How to find a partial match of strings?

S

Sergey Sergey2019-01-17 23:36:42

Python

Sergey Sergey, 2019-01-17 23:36:42

I have a list of strings, here is an example of one

0 .. tubes were used to burn the steel ladle. Replacement of the funnel 18m 8sl. Spilled completely.

and you need to determine if "pipes used for burning" is contained in this line
BUT: there
may be errors / typos
How to do this?

Reply

Answer the question

In order to leave comments, you need to log in

2 answer(s)

R

Ruslan Gilfanov, 2019-01-18
@Sergey1712

Without additional libraries and using the Damerau-Levenshtein distance, you can do something like this:

import re


def get_substrings(string):
    """Функция разбивки на слова"""
    return re.split('\W+', string)


def get_distance(s1, s2):
    """Расстояние Дамерау-Левенштейна"""
    d, len_s1, len_s2 = {}, len(s1), len(s2)
    for i in range(-1, len_s1 + 1):
        d[(i, -1)] = i + 1
    for j in range(-1, len_s2 + 1):
        d[(-1, j)] = j + 1
    for i in range(len_s1):
        for j in range(len_s2):
            if s1[i] == s2[j]:
                cost = 0
            else:
                cost = 1
            d[(i, j)] = min(
                d[(i - 1, j)] + 1,
                d[(i, j - 1)] + 1,
                d[(i - 1, j - 1)] + cost)
            if i and j and s1[i] == s2[j - 1] and s1[i - 1] == s2[j]:
                d[(i, j)] = min(d[(i, j)], d[i - 2, j - 2] + cost)
    return(d[len_s1 - 1, len_s2 - 1])


def check_substring(search_request, original_text, max_distance):
    """Проверка нечёткого вхождения одного набора слов в другой"""
    substring_list_1 = get_substrings(search_request)
    substring_list_2 = get_substrings(original_text)

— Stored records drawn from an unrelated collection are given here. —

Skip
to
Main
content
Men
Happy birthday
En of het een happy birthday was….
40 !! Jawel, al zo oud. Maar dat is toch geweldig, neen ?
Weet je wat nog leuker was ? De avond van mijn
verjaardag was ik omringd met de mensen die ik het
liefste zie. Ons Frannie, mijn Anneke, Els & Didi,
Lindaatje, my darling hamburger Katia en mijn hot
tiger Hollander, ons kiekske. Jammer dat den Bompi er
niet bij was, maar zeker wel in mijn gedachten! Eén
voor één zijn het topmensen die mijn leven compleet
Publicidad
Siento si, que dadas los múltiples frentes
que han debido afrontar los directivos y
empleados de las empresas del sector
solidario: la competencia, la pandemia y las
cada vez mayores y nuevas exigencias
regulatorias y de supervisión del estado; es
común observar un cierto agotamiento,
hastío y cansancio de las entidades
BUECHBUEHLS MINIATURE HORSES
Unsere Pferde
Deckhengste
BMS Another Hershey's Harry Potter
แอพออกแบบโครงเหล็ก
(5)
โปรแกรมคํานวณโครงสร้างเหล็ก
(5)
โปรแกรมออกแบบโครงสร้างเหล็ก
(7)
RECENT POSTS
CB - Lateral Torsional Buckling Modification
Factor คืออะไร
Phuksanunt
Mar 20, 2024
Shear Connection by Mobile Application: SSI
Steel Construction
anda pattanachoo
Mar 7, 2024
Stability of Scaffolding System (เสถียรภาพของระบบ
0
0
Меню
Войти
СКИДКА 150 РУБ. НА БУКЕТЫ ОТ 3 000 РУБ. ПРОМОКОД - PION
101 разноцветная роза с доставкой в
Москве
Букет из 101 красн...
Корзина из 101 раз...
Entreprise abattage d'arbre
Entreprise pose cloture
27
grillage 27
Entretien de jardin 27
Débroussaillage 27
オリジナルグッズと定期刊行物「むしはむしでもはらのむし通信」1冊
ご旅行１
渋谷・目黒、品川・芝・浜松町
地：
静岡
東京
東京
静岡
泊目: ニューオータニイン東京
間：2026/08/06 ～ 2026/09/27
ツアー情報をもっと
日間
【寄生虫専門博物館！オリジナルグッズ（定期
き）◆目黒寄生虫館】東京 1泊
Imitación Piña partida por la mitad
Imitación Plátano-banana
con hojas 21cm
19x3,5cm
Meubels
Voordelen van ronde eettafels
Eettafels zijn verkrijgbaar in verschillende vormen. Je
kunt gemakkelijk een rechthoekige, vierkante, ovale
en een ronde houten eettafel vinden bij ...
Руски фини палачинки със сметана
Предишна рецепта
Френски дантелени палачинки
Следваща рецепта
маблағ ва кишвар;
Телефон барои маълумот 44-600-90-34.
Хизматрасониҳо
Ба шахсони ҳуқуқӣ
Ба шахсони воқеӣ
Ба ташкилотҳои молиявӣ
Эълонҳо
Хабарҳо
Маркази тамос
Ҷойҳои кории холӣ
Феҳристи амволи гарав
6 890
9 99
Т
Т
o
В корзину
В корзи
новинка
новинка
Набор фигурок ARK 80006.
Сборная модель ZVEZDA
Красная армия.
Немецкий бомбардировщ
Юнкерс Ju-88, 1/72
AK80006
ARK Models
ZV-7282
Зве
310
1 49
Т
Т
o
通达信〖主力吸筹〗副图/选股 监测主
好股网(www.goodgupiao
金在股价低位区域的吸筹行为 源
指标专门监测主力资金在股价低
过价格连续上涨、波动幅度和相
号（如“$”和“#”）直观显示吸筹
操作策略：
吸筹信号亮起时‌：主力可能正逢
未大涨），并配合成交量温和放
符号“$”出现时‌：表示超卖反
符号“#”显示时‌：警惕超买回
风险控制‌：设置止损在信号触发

    not_found_count = len(substring_list_1)

    for substring_1 in substring_list_1:
        for substring_2 in substring_list_2:
            if get_distance(substring_1, substring_2) <= max_distance:
                not_found_count -= 1

    if not not_found_count:
        return True


search_request = 'трубок использовали для прожигания'
original_text = 'трубок использовали для прожигания стальковша.Замена воронки 18м 8сл. Разлита полностью'

result = check_substring(search_request, original_text, max_distance=2)

print(result)  # True если найдено, иначе None

You can modify to fit your needs. But keep in mind that finding the Damerau-Levenshtein distance is, in principle, a resource-intensive operation, especially with a pure Python implementation. For example, searching for the occurrence of a substring in several megabytes of text can be quite time consuming.
To speed up finding the DL distance, you can use the implementation for Python in the C language: https://github.com/gfairchild/pyxDamerauLevenshtein
There are also less accurate, but faster algorithms for comparing two strings:
https://habr.com/ru/ post/114997/
PyPI and GitHub should have libraries with ready-made implementations of the most requested ones.

A

al_gon, 2019-01-18
@al_gon

How to analyze string similarity and check for plagiarism?